Start of DATA

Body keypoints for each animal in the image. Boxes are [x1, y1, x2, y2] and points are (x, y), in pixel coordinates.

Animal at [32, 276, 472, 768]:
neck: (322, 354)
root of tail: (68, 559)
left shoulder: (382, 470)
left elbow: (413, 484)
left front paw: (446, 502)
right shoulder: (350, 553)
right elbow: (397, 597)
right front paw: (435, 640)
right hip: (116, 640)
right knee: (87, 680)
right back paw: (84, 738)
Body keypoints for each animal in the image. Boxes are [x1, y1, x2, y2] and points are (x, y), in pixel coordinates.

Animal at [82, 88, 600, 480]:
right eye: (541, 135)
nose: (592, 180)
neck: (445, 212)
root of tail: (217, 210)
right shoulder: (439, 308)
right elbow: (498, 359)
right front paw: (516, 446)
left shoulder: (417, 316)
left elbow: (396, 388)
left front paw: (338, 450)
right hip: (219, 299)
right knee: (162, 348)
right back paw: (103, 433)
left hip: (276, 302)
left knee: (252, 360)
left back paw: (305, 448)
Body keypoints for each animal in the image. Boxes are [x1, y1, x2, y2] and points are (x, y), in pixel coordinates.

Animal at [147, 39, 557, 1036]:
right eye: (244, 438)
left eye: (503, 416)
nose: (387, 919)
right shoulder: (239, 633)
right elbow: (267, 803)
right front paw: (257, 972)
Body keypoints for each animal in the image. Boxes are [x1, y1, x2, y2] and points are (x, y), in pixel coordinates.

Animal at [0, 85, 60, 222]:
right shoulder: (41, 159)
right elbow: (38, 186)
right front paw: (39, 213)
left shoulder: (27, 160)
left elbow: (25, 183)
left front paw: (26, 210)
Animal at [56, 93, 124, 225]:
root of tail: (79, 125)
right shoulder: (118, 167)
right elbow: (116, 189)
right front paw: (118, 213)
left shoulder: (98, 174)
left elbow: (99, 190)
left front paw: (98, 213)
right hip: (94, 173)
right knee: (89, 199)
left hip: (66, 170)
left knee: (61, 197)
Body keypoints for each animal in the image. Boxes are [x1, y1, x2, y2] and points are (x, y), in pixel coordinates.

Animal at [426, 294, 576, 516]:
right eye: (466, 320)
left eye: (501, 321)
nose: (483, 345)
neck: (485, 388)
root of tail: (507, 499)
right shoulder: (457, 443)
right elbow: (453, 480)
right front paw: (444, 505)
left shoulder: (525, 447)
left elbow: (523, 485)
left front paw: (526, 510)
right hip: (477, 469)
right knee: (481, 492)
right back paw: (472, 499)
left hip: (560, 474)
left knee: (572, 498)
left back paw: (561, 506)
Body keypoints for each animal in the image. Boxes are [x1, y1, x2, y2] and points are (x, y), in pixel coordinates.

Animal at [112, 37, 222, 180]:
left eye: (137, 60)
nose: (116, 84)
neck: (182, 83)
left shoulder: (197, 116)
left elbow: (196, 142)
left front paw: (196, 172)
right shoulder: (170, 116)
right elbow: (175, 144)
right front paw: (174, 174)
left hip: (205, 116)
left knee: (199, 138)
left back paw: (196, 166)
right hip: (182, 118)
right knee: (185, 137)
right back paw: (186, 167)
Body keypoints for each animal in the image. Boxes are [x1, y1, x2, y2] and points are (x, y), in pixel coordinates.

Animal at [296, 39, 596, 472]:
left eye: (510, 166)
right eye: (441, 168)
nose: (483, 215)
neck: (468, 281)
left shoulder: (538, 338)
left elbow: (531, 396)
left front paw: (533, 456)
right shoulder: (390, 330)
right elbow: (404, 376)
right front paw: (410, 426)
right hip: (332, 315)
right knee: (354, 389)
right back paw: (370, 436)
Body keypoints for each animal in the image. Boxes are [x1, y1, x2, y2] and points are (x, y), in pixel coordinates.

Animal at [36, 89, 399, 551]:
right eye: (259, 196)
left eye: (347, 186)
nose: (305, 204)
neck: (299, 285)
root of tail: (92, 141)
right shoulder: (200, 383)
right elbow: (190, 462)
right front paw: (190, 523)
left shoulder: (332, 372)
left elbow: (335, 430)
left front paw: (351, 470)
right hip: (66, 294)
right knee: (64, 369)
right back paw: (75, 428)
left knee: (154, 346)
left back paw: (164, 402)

End of DATA

Exactly as written above, reproduce all of the entries.

Body keypoints for each animal in the image. Boxes are [x1, y1, x2, y2] and points are (x, y), in pixel coordinates.

Animal at [32, 276, 472, 768]:
neck: (322, 354)
root of tail: (68, 559)
left shoulder: (382, 470)
left elbow: (413, 484)
left front paw: (446, 502)
right shoulder: (350, 553)
right elbow: (397, 597)
right front paw: (435, 640)
right hip: (116, 640)
right knee: (87, 680)
right back paw: (84, 738)
Body keypoints for each animal in the image. Boxes are [x1, y1, x2, y2] and points are (x, y), in pixel coordinates.

Animal at [82, 88, 600, 480]:
right eye: (541, 135)
nose: (592, 180)
neck: (445, 212)
root of tail: (217, 210)
right shoulder: (439, 308)
right elbow: (498, 359)
right front paw: (516, 446)
left shoulder: (417, 316)
left elbow: (396, 388)
left front paw: (338, 450)
right hip: (219, 299)
right knee: (162, 348)
right back paw: (103, 433)
left hip: (276, 302)
left knee: (252, 360)
left back paw: (305, 448)
Body keypoints for each animal in the image. Boxes are [x1, y1, x2, y2] and points are (x, y), in pixel coordinates.

Animal at [147, 39, 557, 1036]:
right eye: (244, 438)
left eye: (503, 416)
nose: (387, 919)
right shoulder: (239, 633)
right elbow: (267, 803)
right front paw: (257, 972)
Body keypoints for each animal in the image. Boxes are [x1, y1, x2, y2] and points are (x, y), in pixel coordinates.

Animal at [0, 85, 60, 222]:
right shoulder: (41, 159)
right elbow: (38, 186)
right front paw: (39, 213)
left shoulder: (27, 160)
left elbow: (25, 183)
left front paw: (26, 210)
Animal at [56, 93, 124, 225]:
root of tail: (79, 125)
right shoulder: (118, 167)
right elbow: (116, 189)
right front paw: (118, 213)
left shoulder: (98, 174)
left elbow: (99, 190)
left front paw: (98, 213)
right hip: (94, 173)
right knee: (89, 199)
left hip: (66, 170)
left knee: (61, 197)
Body keypoints for each animal in the image. Boxes are [x1, y1, x2, y2] and points are (x, y), in pixel coordinates.

Animal at [426, 294, 576, 516]:
right eye: (466, 320)
left eye: (501, 321)
nose: (483, 345)
neck: (485, 388)
root of tail: (507, 499)
right shoulder: (457, 443)
right elbow: (453, 480)
right front paw: (444, 505)
left shoulder: (525, 447)
left elbow: (523, 485)
left front paw: (526, 510)
right hip: (477, 469)
right knee: (481, 492)
right back paw: (472, 499)
left hip: (560, 474)
left knee: (572, 498)
left back paw: (561, 506)
Body keypoints for each animal in the image. Boxes are [x1, y1, x2, y2] and points are (x, y), in pixel coordinates.

Animal at [112, 37, 222, 180]:
left eye: (137, 60)
nose: (116, 84)
neck: (182, 83)
left shoulder: (197, 116)
left elbow: (196, 142)
left front paw: (196, 172)
right shoulder: (170, 116)
right elbow: (175, 144)
right front paw: (174, 174)
left hip: (205, 116)
left knee: (199, 138)
left back paw: (196, 166)
right hip: (182, 118)
right knee: (185, 137)
right back paw: (186, 167)
Body keypoints for each animal in the image. Boxes are [x1, y1, x2, y2] and points are (x, y), in pixel coordinates.

Animal at [296, 39, 596, 472]:
left eye: (510, 166)
right eye: (441, 168)
nose: (483, 215)
neck: (468, 281)
left shoulder: (538, 338)
left elbow: (531, 396)
left front paw: (533, 456)
right shoulder: (390, 330)
right elbow: (404, 376)
right front paw: (410, 426)
right hip: (332, 315)
right knee: (354, 389)
right back paw: (370, 436)
Body keypoints for each animal in the image. Boxes are [x1, y1, x2, y2] and points are (x, y), in pixel coordinates.

Animal at [36, 89, 399, 551]:
right eye: (259, 196)
left eye: (347, 186)
nose: (305, 204)
neck: (299, 285)
root of tail: (92, 141)
right shoulder: (200, 383)
right elbow: (190, 462)
right front paw: (190, 523)
left shoulder: (332, 372)
left elbow: (335, 430)
left front paw: (351, 470)
right hip: (66, 294)
right knee: (64, 369)
right back paw: (75, 428)
left knee: (154, 346)
left back paw: (164, 402)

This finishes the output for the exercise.